Offering Canadian homeowners a cash incentive to renovate only made the problem worse; without the incentive, it’s possible that many homeowner’s wouldn’t have chosen to do the renos during a time when resources were already tight. The Greener Homes Grant, with its $5000 reimbursement, was likely enough to entice homeowners to do renovs that they might have waited to do. In fact, some industry leaders and business owners say they aren’t even promoting the program, because existing demand is already too high.
So, like the EnerGuide advisors, there simply aren’t enough contractors to go around.

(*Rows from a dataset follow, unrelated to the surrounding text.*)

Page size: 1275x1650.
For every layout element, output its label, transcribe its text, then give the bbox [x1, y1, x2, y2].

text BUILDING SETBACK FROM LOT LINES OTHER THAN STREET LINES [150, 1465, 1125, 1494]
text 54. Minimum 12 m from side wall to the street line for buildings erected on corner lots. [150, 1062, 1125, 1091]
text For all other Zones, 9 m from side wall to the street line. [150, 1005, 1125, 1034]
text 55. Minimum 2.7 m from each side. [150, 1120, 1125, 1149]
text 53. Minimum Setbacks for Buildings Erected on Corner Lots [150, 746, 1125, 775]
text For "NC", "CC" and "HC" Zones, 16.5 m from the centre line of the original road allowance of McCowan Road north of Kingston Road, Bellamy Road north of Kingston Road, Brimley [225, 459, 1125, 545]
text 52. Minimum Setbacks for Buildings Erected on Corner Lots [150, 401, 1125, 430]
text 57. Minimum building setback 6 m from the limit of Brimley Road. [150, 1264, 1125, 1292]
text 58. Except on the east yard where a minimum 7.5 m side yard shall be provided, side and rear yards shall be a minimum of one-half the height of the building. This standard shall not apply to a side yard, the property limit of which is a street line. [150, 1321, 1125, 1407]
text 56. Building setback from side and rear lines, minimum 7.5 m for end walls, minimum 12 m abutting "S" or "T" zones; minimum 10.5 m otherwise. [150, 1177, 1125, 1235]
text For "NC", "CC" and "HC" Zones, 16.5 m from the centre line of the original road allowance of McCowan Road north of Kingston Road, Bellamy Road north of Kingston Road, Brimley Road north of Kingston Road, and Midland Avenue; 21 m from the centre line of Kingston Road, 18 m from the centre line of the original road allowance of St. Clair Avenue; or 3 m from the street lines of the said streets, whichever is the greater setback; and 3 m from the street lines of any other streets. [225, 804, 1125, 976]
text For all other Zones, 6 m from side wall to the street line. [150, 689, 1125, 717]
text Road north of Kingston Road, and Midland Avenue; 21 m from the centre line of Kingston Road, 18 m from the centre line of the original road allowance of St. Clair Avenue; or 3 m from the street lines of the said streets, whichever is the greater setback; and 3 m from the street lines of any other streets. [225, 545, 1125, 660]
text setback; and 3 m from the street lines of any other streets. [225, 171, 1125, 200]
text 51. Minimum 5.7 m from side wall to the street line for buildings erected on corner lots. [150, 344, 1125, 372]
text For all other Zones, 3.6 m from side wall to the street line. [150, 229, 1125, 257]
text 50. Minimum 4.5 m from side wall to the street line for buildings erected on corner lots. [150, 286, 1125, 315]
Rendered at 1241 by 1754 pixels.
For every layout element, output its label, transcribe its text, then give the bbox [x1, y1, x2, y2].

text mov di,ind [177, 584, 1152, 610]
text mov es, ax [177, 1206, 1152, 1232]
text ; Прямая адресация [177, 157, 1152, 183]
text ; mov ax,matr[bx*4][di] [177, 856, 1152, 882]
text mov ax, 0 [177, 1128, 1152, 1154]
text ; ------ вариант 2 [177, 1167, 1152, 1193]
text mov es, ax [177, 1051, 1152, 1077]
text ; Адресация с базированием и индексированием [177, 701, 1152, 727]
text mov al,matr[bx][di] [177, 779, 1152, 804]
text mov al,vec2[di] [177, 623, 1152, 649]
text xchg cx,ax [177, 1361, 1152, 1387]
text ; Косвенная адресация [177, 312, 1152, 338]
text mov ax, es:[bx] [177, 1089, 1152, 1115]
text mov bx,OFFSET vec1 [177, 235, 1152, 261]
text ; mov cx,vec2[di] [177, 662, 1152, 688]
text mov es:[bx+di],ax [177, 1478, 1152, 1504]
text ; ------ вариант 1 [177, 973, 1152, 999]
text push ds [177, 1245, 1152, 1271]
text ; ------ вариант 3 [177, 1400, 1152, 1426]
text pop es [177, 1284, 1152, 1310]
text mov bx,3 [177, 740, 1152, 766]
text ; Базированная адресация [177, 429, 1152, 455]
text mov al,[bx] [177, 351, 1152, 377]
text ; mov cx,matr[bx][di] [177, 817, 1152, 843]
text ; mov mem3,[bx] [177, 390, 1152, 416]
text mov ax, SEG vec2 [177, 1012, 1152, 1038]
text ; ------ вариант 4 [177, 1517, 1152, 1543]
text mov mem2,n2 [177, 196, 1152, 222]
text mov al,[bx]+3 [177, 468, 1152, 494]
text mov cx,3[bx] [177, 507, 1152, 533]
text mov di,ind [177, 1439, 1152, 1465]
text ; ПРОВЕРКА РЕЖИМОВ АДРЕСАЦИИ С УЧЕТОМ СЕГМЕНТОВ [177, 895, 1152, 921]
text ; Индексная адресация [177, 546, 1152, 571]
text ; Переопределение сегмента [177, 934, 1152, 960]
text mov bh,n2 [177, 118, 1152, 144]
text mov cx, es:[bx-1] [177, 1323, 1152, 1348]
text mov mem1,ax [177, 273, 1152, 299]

Homeowners that were lucky enough to find contractors to complete their retrofits are still facing the energy evaluation problem though. Energy advisors simply cannot keep up. For example, in an interview with the Globe and Mail, the owner of All Season Inspection cut the interview short, claiming he had to get back to work because he was ‘crazy busy.’ All Season Inspection is based in Toronto and is an energy auditing company that serves B.C. and Ontario. Their phone is ringing off the hook with appointment requests. And up North, the Arctic Energy Alliance is telling homeowners in the Northwest Territories they may have to wait up to two years before they can schedule an appointment with an energy advisor. The Arctic Energy Alliance is the “sole provider of Greener-Homes-compatible evaluations in the territory.”
The struggle is real.
And average homeowners who were relying on the reimbursement from the grant are also feeling the pinch. The Globe and Mail highlights one family’s struggle with the grant process. Willian To applied for the grant on behalf of his parents, who live in Hamilton, Ontario. He claims that the process was “so painful that his family regrets participating”. They completed the pre-retrofit energy evaluation in June. The evaluation cost them $452. From there, his parents spent $1,545 to make their home’s attic more energy efficient by insulating it.
But it took them two months to get the post-retrofit evaluation done, and cost them a further $256 for the post-evaluation. They applied for the grant and submitted all the required documents, but then their application sat in “in progress” status.
They have been $1,500 out of pocket for months now, and they are not alone.
One thread on Reddit, titled “The federal Greener Homes grant is a hot mess. Before you spend money on renovations know that you probably won’t see your rebate until Summer 2022, if you see it all,” is full of complaints about the grant. The thread has close to 100 comments from frustrated homeowners who are all trying to apply for the grant. The main rants seem to deal with both the delays in getting appointments with energy advisors, and with the long waits for application approvals.
The government is aware of the problems and the frustrations. As stated by the Globe and Mail, “the government is now experimenting with remote evaluations, and it has set a goal of issuing cheques within 40 days of when applications are considered complete.”
A lofty goal, but the issue remains – applications cannot be completed without the energy evaluations, and the evaluations can only be done by federally registered energy advisors.
But there aren’t enough federally registered energy advisors to go around at the moment, so until there are, homeowners who went ‘green’ through energy efficient retrofits will have to wait to see their green from the Greener Homes Grant.